Demystifying Action Space Design for Robotic Manipulation Policies
This research provides a systematic empirical understanding of action space design for robotic manipulation policy learning, offering guidance for practitioners and researchers in robotics.
This paper investigates the impact of action space design on imitation-based robotic manipulation policy learning, a factor often overlooked in favor of data and model scaling. Through over 13,000 real-world robot rollouts and evaluation of 500+ models, the study found that delta action predictions consistently improve performance, while joint-space actions offer better control stability and task-space actions improve generalization.

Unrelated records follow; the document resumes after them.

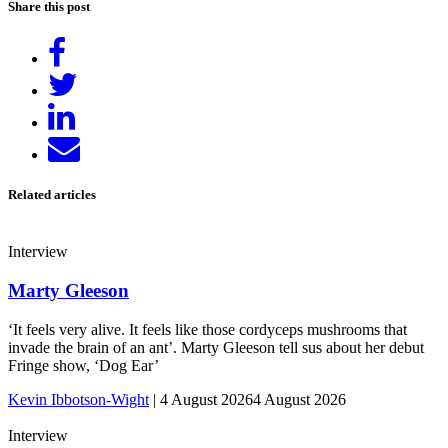
Share this post
Share
on
Tweet
Facebook
Share
on
Send
LinkedIn
email
Related articles
Interview
Marty Gleeson
‘It feels very alive. It feels like those cordyceps mushrooms that
invade the brain of an ant’. Marty Gleeson tell sus about her debut
Fringe show, ‘Dog Ear’
Kevin Ibbotson-Wight
|
4 August 2026
4 August 2026
Interview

The specification of the action space plays a pivotal role in imitation-based robotic manipulation policy learning, fundamentally shaping the optimization landscape of policy learning. While recent advances have focused heavily on scaling training data and model capacity, the choice of action space remains guided by ad-hoc heuristics or legacy designs, leading to an ambiguous understanding of robotic policy design philosophies. To address this ambiguity, we conducted a large-scale and systematic empirical study, confirming that the action space does have significant and complex impacts on robotic policy learning. We dissect the action design space along temporal and spatial axes, facilitating a structured analysis of how these choices govern both policy learnability and control stability. Based on 13,000+ real-world rollouts on a bimanual robot and evaluation on 500+ trained models over four scenarios, we examine the trade-offs between absolute vs. delta representations, and joint-space vs. task-space parameterizations. Our large-scale results suggest that properly designing the policy to predict delta actions consistently improves performance, while joint-space and task-space representations offer complementary strengths, favoring control stability and generalization, respectively.